====== Text block ======

POSIX Shell Compliance Standards

Audience: Contributors, portability reviewers

WHAT

POSIX.1-2017 compliance reference for shell scripting, documenting which Bash features are POSIX-compliant and which are Bash-only.

WHY

Understanding POSIX boundaries helps contributors make intentional decisions about portability vs Bash-specific convenience.

HOW

Table of Contents

Overview

POSIX (Portable Operating System Interface) defines standards for shell scripting portability across Unix-like systems. This ensures scripts work on any POSIX-compliant shell (sh, dash, ksh, etc.), not just bash.

====== Available data ======

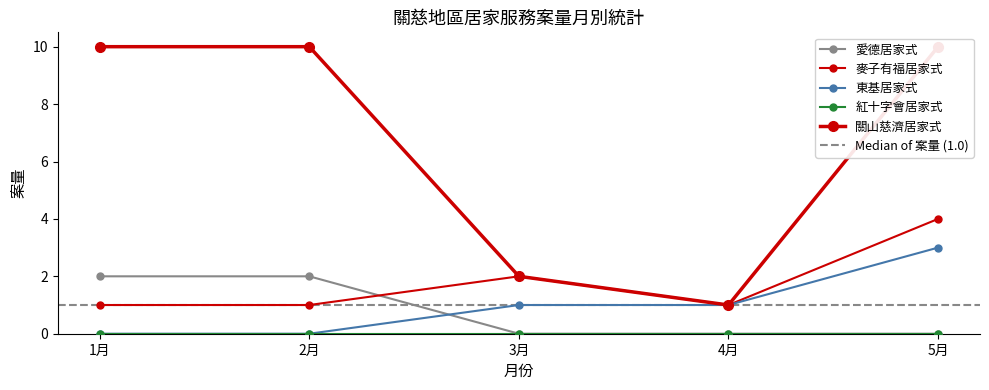

At which category is the sum across all series the highest?

5月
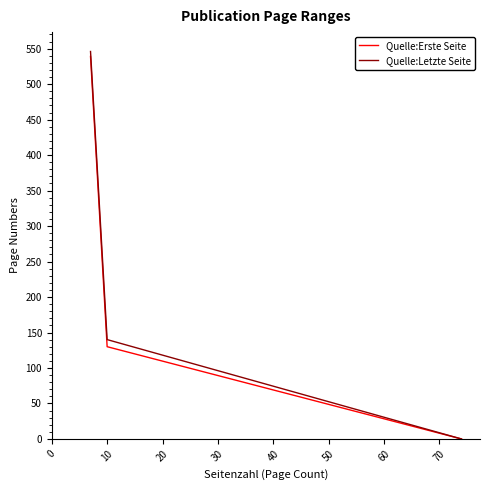

List the series in order of their peak value, lowest first.

Quelle:Erste Seite, Quelle:Letzte Seite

======

Task 1: According to the POSIX shell compliance text, why should contributors understand where the POSIX boundaries lie? Explain in one to three sentences.
Task 2: Which audiences does the POSIX shell compliance text name?
Task 3: Write the next part of the POSIX shell compliance text, starting after its last sentence.

Task response 1: Knowing the POSIX boundaries helps contributors make intentional decisions when weighing portability against Bash-specific convenience.

Task response 2: Contributors and portability reviewers.

Task response 3:
Why POSIX Compliance Matters

  1. Portability: Scripts run on any Unix-like system
  2. Container Compatibility: Alpine uses ash, Ubuntu uses dash
  3. Performance: POSIX shells are faster and smaller
  4. Embedded Systems: Limited environments may only have sh
  5. CI/CD: Build environments may not have bash

POSIX vs Bash Features

POSIX Compliant Features

Basic Syntax

#!/bin/sh
# POSIX shell shebang

# Variable assignment
VAR="value"
readonly VAR="constant"

# Command substitution
result=$(command)

# Arithmetic
result=$((2 + 2))

# Conditionals
if [ "$var" = "value" ]; then
    echo "match"
elif [ "$var" != "other" ]; then
    echo "no match"
else
    echo "default"
fi

# Loops
for item in item1 item2 item3; do
    echo "$item"
done

while [ "$count" -lt 10 ]; do
    count=$((count + 1))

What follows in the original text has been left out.